Never before has the Constitution gotten more lip service than today. The Tea Party, in particular, has made the Constitution its personal political slogan. But rather than seeking to grapple with the Constitution's inherent conflicts, as the framers themselves did, these sunshine pseudo-constitutionalists want true believers in their agenda, not honest inquiry about constitutional principles.

I encountered this phenomenon recently in the bookstore at George Washington's Mount Vernon Estate, when an elderly lady was shown a copy of my most recent book on the Constitution and introduced to me as its author.
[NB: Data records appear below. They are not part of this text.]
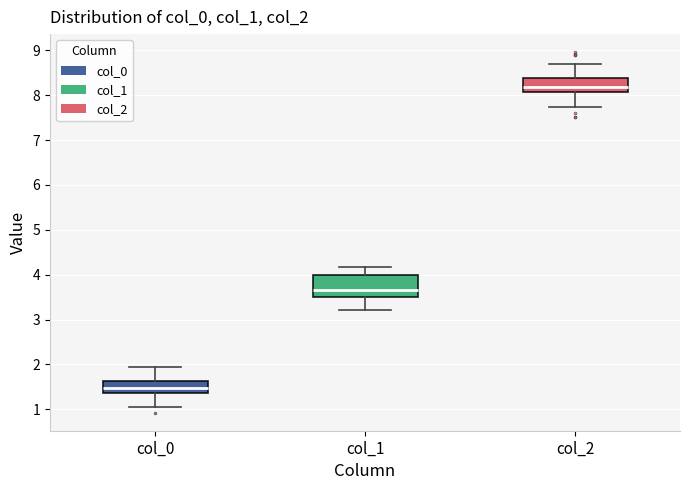

Where does the median line of the box for col_0 sit on the y-axis? The values are not printed on the chart, so give them approximately, as read against the axis.

1.5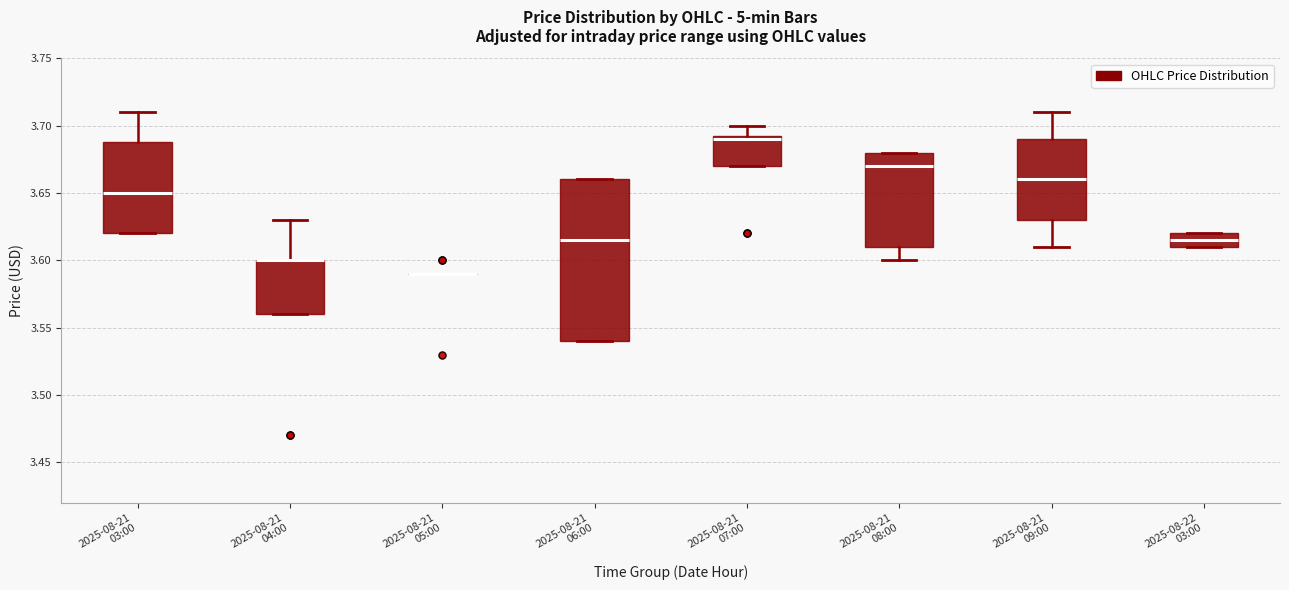

Reading left to right, transcribe this box plot: for each box, give where its median line is, the range the box spans, and where its two whiskers end, as read against the y-axis. The values are not printed on the chart, so give them approximately, as read against the axis.

2025-08-21 03:00: median 3.650, box 3.620 to 3.690, whiskers 3.620 to 3.710
2025-08-21 04:00: median 3.600 (drawn on the box's upper edge), box 3.560 to 3.600, whiskers 3.560 to 3.630
2025-08-21 05:00: box collapsed to a line at 3.590, whiskers 3.590 to 3.590
2025-08-21 06:00: median 3.615, box 3.540 to 3.660, whiskers 3.540 to 3.660
2025-08-21 07:00: median 3.690, box 3.670 to 3.695, whiskers 3.670 to 3.700
2025-08-21 08:00: median 3.670, box 3.610 to 3.680, whiskers 3.600 to 3.680
2025-08-21 09:00: median 3.660, box 3.630 to 3.690, whiskers 3.610 to 3.710
2025-08-22 03:00: median 3.615, box 3.610 to 3.620, whiskers 3.610 to 3.620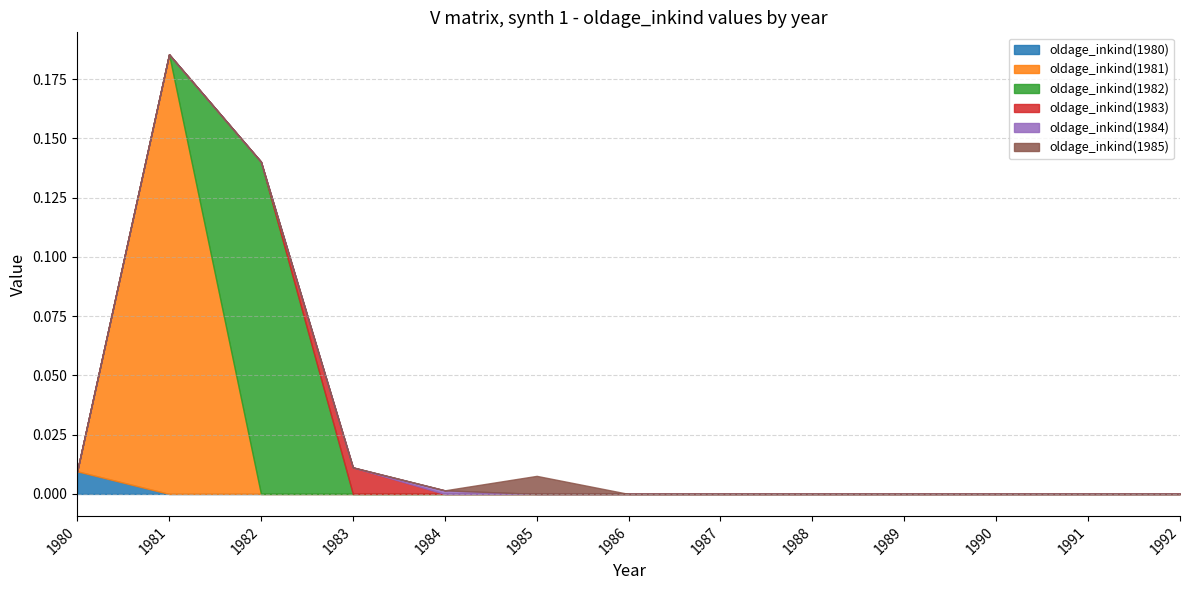

At which category is the sum across all series the highest?

1981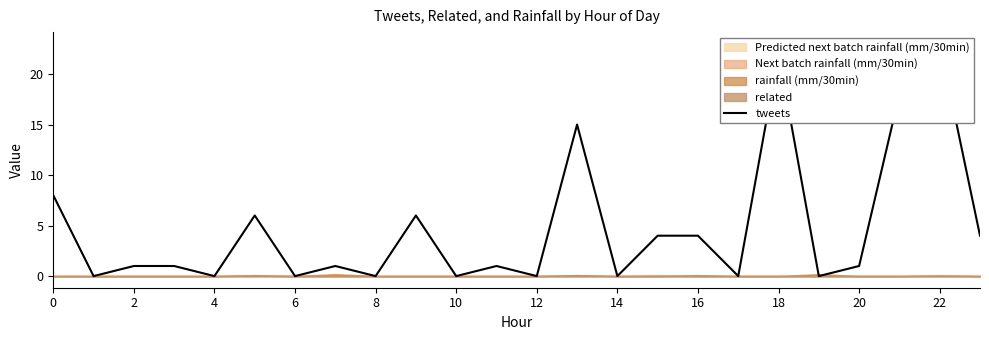

Between 17 and 8, which is larger?

17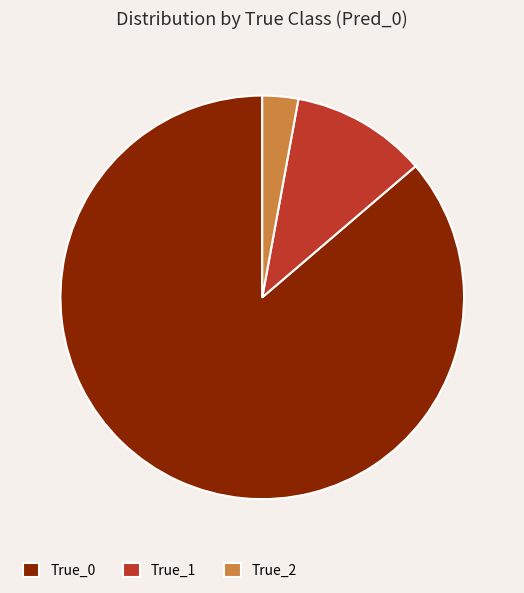

Do True_0 and True_2 together represent more than half of the pie?

Yes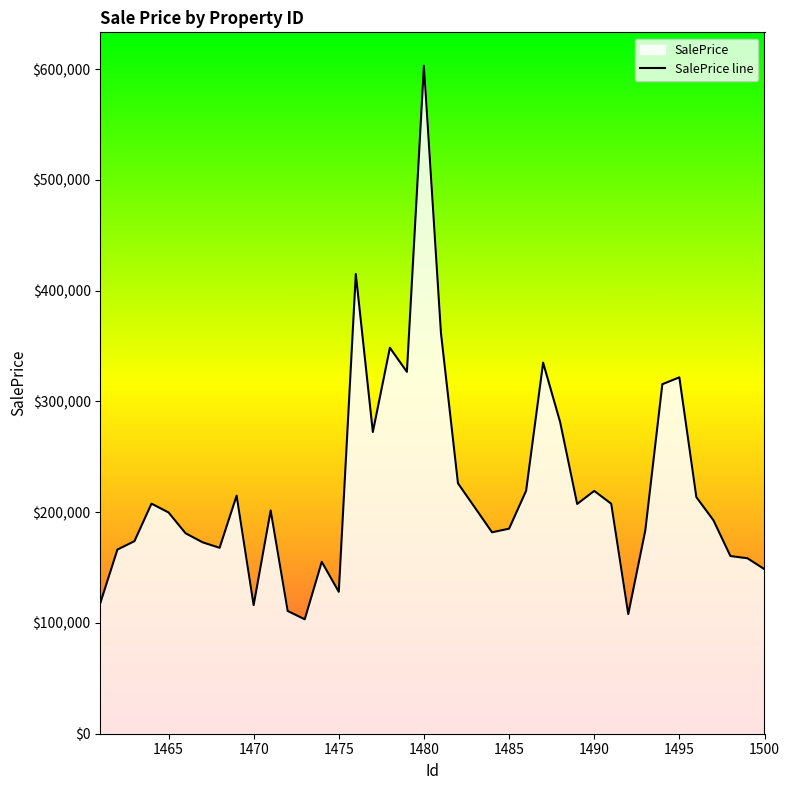

True or false: the data shows 207731.2 at 1464.

True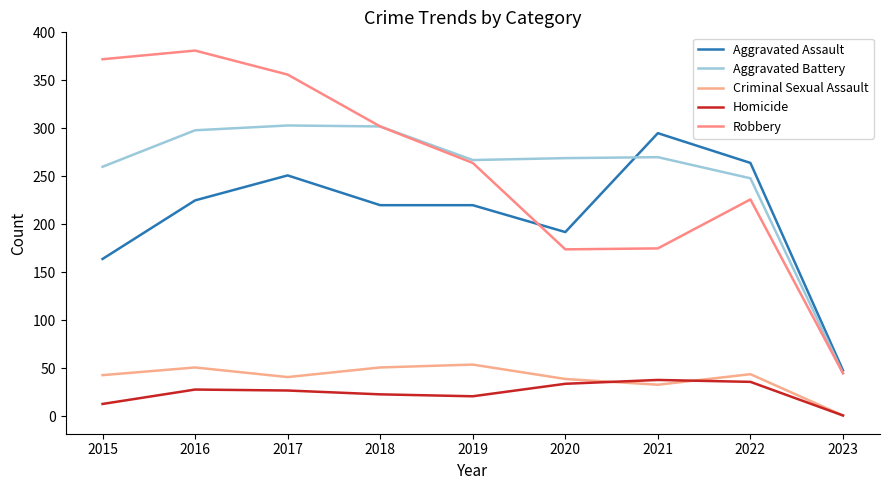

Reading right to left, list all the values displayed in this chart.

Aggravated Assault: 2023=48	2022=264	2021=295	2020=192	2019=220	2018=220	2017=251	2016=225	2015=164
Aggravated Battery: 2023=45	2022=248	2021=270	2020=269	2019=267	2018=302	2017=303	2016=298	2015=260
Criminal Sexual Assault: 2023=1	2022=44	2021=33	2020=39	2019=54	2018=51	2017=41	2016=51	2015=43
Homicide: 2023=1	2022=36	2021=38	2020=34	2019=21	2018=23	2017=27	2016=28	2015=13
Robbery: 2023=45	2022=226	2021=175	2020=174	2019=264	2018=302	2017=356	2016=381	2015=372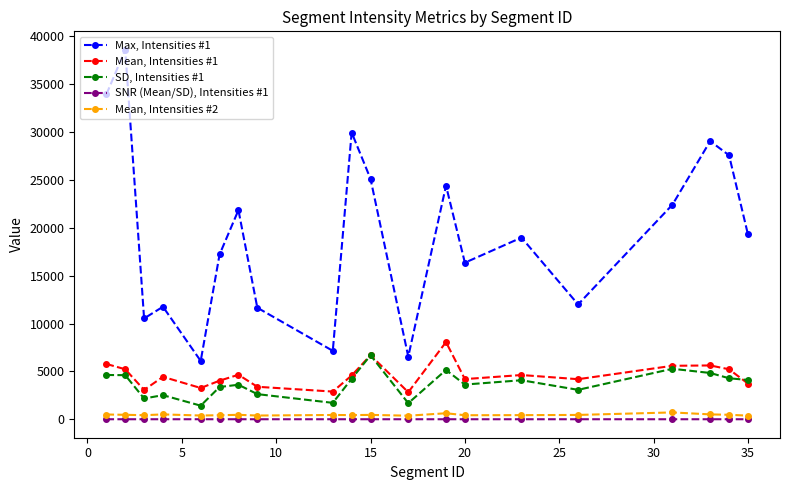

How many data points in SNR (Mean/SD), Intensities #1 are above 1?

19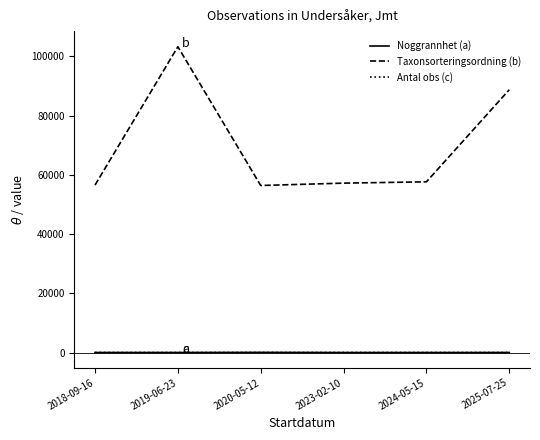

What is the maximum value for Taxonsorteringsordning (b)?

103250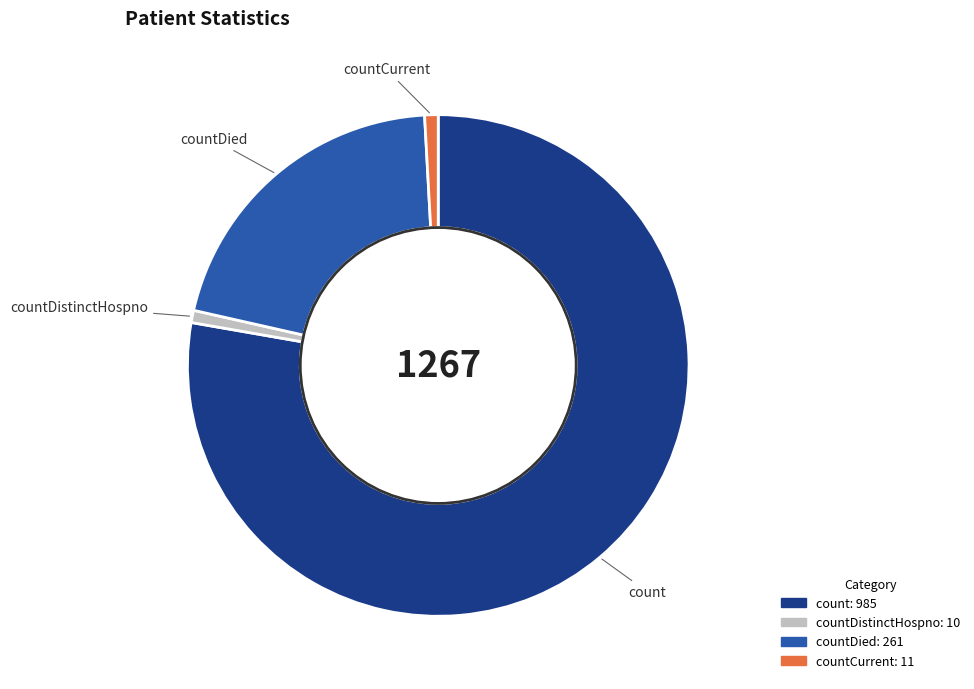

Which has a higher value, countDistinctHospno or count?

count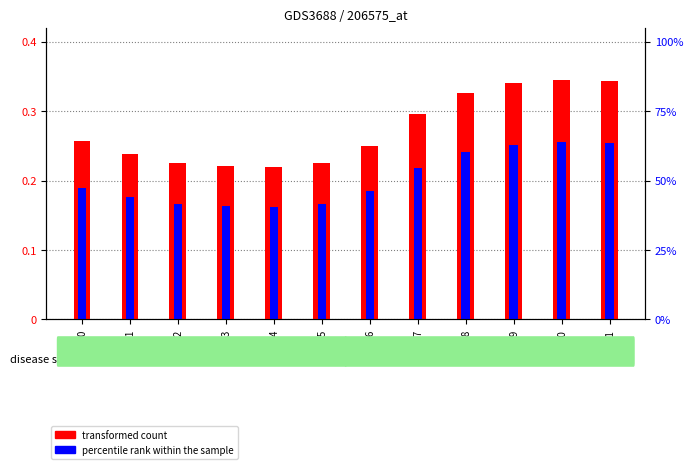

Is it true that col_1 (transformed count) equals 23.8 at Row1?

True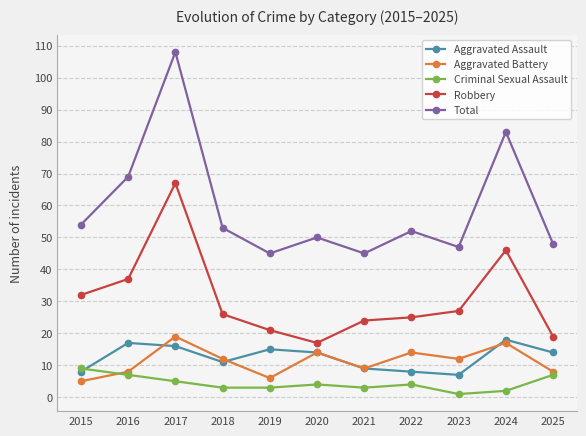

At which category does Aggravated Assault reach its first local valley?

2018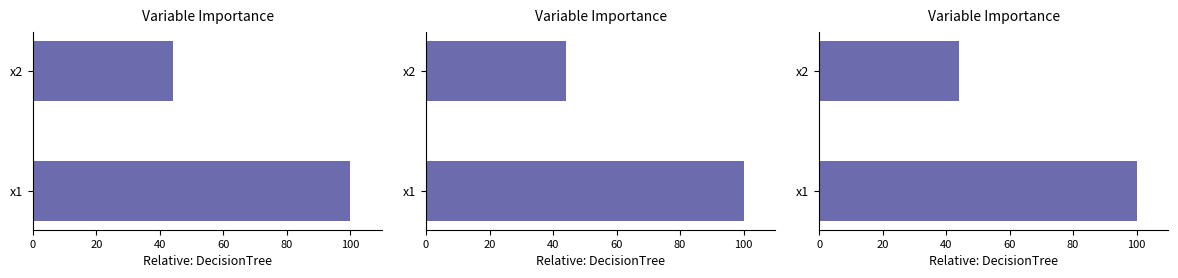

What is the value of the 1st bar from the left?

100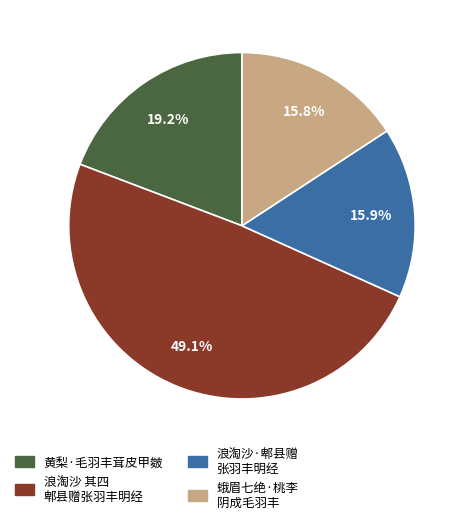

Does any single category account for the majority?

No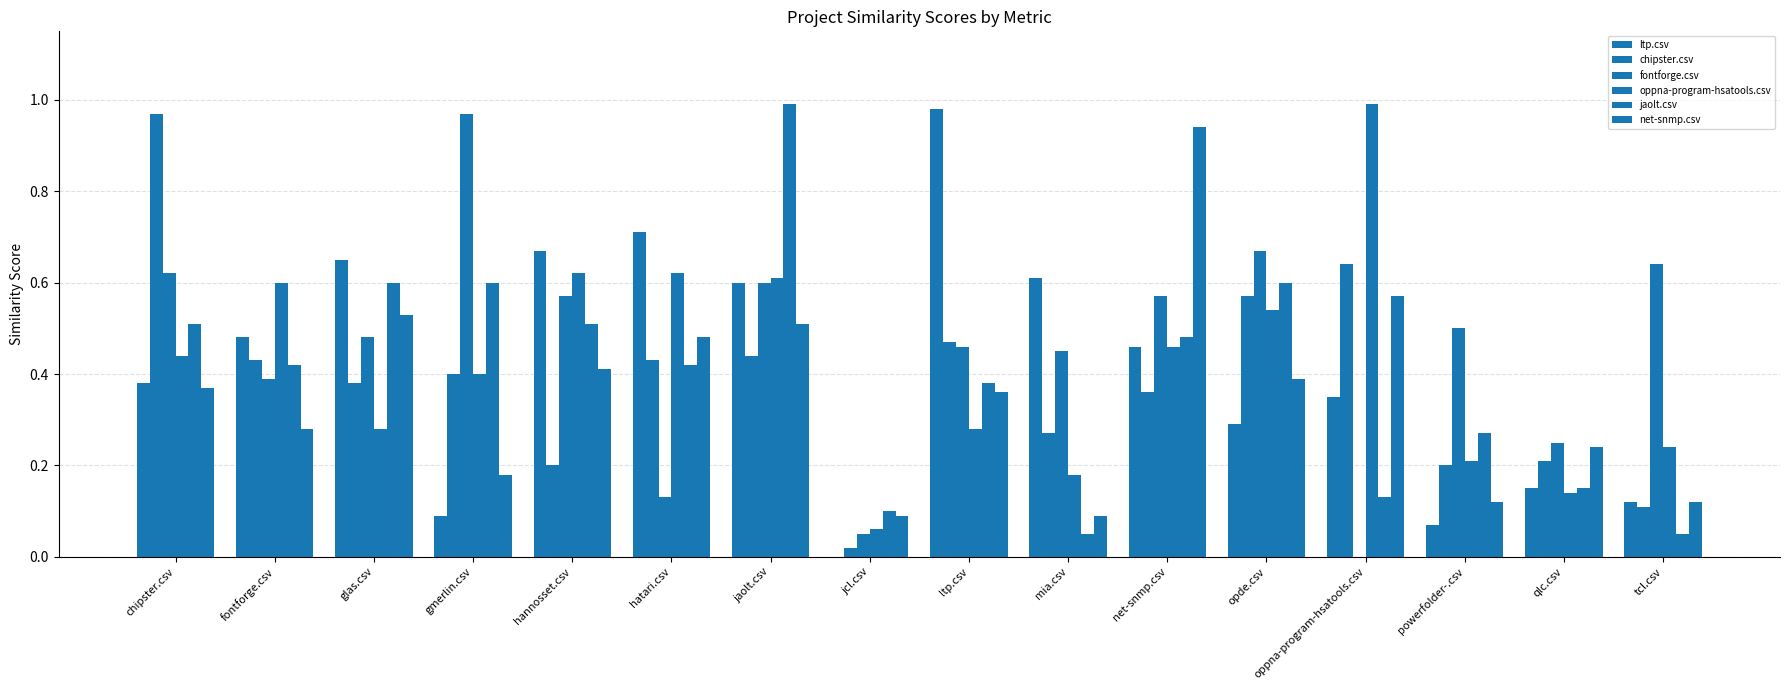

What is the maximum value for oppna-program-hsatools.csv?

1.0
She eyed me skeptically. "Do you believe in the Constitution?" she asked. "Ma'am," I explained, "I've been writing about the Constitution for almost 30 years. I try to explore all sides of the issues in my book."

She clearly wasn't satisfied. "But do you believe in the Constitution?"

I got the feeling that I was supposed to clap my hands and incant three times, "I do believe in the Constitution -- I do, I do, I do believe in the Constitution."

"I may not believe what you believe about the Constitution," I replied, "but I do try to understand it."

This latter-day version of constitutional triumphalism is both historically inaccurate and deeply flawed. Only when we as citizens can appreciate the all-too-human compromises and contingencies embodied in our nation's charter can we paradoxically appreciate its radical achievements for its time. As Yale Law professor Akhil Reed Amar wrote: "The adoption of the Constitution was the most participatory, majoritarian, and populist event the Earth had ever seen." And yet it allowed slavery and required a long series of amendments to approximate the bulwark of liberty we celebrate on this day.

The Constitution is a compact for citizens, not a bumper sticker. We serve its purposes best by wrestling with its meaning, not blindly following a pied piper like Glenn Beck. His dirty little secret is that he is exactly the kind of demagogue that the framers feared most, and they limited the structure of government to keep such babblers out of power.